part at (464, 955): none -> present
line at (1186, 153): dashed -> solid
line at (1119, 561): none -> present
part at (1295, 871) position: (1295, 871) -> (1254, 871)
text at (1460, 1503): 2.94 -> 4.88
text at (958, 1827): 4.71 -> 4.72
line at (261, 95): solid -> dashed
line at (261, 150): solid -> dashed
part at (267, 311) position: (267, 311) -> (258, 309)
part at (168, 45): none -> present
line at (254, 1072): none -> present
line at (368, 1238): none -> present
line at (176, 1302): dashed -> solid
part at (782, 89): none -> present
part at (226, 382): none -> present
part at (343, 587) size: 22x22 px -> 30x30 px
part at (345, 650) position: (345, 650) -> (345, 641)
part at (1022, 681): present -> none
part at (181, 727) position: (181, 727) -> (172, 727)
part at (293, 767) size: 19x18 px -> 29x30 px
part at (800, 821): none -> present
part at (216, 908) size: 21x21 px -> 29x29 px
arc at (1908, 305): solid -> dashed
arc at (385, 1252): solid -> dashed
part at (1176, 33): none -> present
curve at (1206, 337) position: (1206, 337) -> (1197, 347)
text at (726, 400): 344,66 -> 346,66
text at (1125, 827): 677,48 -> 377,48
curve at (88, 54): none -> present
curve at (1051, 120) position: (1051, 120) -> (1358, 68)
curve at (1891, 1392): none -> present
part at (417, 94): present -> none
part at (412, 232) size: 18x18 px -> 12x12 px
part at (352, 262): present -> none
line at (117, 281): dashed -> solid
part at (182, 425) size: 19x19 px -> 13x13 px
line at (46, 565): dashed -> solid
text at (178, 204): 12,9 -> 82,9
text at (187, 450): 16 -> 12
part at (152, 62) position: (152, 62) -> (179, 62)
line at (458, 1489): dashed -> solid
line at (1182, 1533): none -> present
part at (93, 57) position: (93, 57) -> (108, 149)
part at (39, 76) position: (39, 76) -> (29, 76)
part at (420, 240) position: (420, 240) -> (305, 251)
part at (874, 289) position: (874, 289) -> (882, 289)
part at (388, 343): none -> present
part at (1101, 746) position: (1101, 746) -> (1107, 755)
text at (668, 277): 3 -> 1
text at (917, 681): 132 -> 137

○ ○ ○ ○ ○

**Work to complete:** Gather each row above that contains the word "line", matching case.

**Worked solution:**
line at (1186, 153): dashed -> solid
line at (1119, 561): none -> present
line at (261, 95): solid -> dashed
line at (261, 150): solid -> dashed
line at (254, 1072): none -> present
line at (368, 1238): none -> present
line at (176, 1302): dashed -> solid
line at (117, 281): dashed -> solid
line at (46, 565): dashed -> solid
line at (458, 1489): dashed -> solid
line at (1182, 1533): none -> present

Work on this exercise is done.